◆ **Work task**: The line containing "laptop: none [339,274,419,324]" marks the end: write out exactly every line from the first line of the data below through that line, and only those.

Dataset records:
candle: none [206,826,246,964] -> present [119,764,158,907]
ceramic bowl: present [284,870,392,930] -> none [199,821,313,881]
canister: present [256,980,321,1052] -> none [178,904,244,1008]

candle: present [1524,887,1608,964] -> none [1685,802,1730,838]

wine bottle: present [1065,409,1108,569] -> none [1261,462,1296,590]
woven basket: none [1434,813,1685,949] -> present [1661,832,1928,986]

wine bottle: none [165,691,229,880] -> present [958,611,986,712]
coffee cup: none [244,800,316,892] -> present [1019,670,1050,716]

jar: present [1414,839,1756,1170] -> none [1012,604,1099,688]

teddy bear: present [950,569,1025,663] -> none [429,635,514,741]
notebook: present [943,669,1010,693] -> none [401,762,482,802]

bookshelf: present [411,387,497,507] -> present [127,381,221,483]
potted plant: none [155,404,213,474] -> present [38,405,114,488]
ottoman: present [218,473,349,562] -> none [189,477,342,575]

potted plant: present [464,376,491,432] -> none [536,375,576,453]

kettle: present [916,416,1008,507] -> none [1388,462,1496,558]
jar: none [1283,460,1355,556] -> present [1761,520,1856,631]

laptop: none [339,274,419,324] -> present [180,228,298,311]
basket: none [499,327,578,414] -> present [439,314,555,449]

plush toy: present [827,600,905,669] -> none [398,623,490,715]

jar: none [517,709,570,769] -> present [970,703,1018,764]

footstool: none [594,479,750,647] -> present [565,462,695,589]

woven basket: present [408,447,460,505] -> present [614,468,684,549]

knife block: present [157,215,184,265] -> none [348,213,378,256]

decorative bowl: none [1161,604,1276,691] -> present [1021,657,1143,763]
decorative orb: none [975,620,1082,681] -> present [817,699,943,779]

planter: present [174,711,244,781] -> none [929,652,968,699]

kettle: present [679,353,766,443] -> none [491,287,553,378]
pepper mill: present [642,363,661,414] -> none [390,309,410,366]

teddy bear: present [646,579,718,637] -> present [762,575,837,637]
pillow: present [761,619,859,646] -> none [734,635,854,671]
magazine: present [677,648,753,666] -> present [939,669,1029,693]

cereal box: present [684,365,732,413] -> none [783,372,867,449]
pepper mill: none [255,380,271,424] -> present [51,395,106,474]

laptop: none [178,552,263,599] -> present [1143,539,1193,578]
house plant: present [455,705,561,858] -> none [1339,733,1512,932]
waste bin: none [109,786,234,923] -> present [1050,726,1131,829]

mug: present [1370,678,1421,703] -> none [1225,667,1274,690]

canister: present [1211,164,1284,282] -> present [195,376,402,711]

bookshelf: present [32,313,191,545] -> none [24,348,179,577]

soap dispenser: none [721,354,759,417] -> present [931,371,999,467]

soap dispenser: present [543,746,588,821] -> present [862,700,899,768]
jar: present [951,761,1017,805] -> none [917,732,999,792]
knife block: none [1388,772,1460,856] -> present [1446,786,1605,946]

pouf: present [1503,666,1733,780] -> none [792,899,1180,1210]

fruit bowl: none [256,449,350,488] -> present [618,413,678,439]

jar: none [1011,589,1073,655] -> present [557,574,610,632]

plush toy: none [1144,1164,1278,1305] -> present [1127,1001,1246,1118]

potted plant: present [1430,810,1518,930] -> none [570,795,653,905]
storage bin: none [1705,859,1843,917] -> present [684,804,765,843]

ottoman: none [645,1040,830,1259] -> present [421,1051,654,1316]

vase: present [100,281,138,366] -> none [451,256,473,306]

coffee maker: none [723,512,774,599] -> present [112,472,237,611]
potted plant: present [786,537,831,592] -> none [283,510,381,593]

◆ **Response area**:
candle: none [206,826,246,964] -> present [119,764,158,907]
ceramic bowl: present [284,870,392,930] -> none [199,821,313,881]
canister: present [256,980,321,1052] -> none [178,904,244,1008]

candle: present [1524,887,1608,964] -> none [1685,802,1730,838]

wine bottle: present [1065,409,1108,569] -> none [1261,462,1296,590]
woven basket: none [1434,813,1685,949] -> present [1661,832,1928,986]

wine bottle: none [165,691,229,880] -> present [958,611,986,712]
coffee cup: none [244,800,316,892] -> present [1019,670,1050,716]

jar: present [1414,839,1756,1170] -> none [1012,604,1099,688]

teddy bear: present [950,569,1025,663] -> none [429,635,514,741]
notebook: present [943,669,1010,693] -> none [401,762,482,802]

bookshelf: present [411,387,497,507] -> present [127,381,221,483]
potted plant: none [155,404,213,474] -> present [38,405,114,488]
ottoman: present [218,473,349,562] -> none [189,477,342,575]

potted plant: present [464,376,491,432] -> none [536,375,576,453]

kettle: present [916,416,1008,507] -> none [1388,462,1496,558]
jar: none [1283,460,1355,556] -> present [1761,520,1856,631]

laptop: none [339,274,419,324] -> present [180,228,298,311]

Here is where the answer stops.